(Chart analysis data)
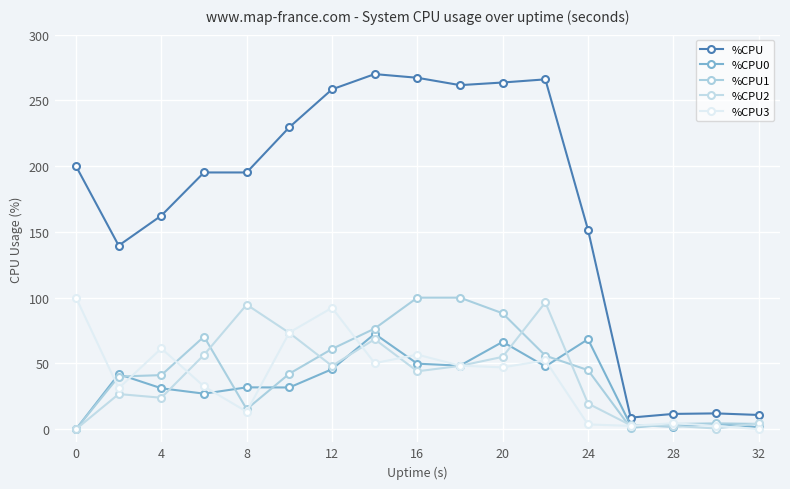

What are all the series names shown in the legend?

%CPU, %CPU0, %CPU1, %CPU2, %CPU3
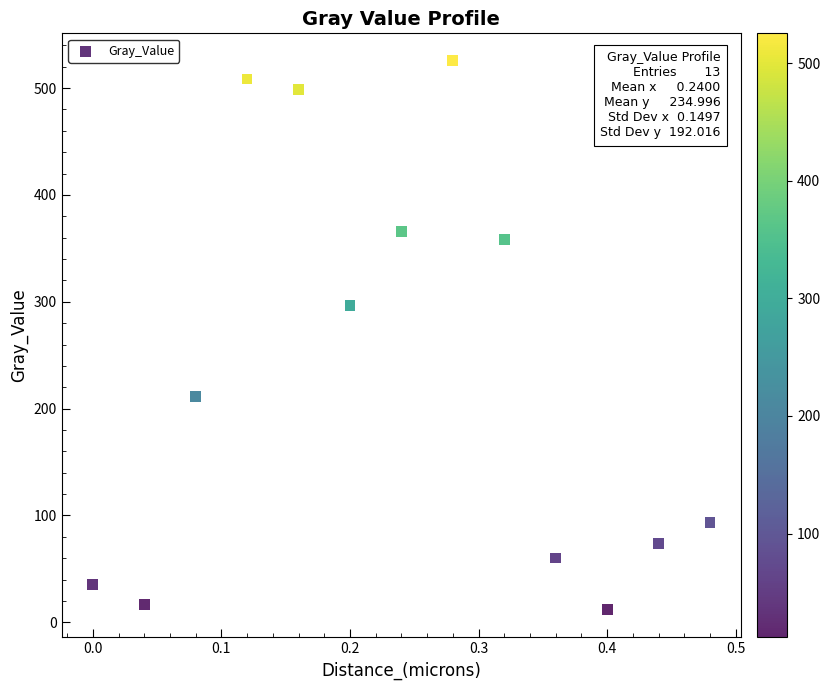

What is the range of X values (max minus min)?

0.5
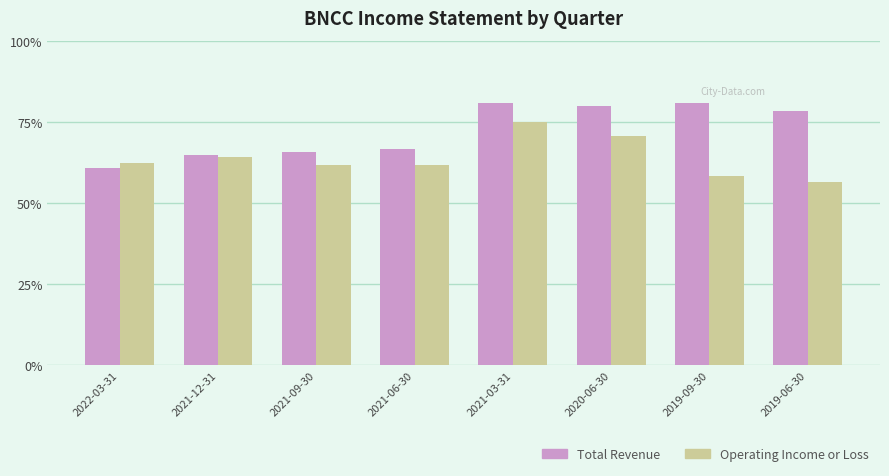

What are all the series names shown in the legend?

Total Revenue, Operating Income or Loss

### Work to be completed
Can you echo every item above verbatim, leaving out the pictures?

### Reply
What are all the series names shown in the legend?

%CPU, %CPU0, %CPU1, %CPU2, %CPU3

What is the range of X values (max minus min)?

0.5

What are all the series names shown in the legend?

Total Revenue, Operating Income or Loss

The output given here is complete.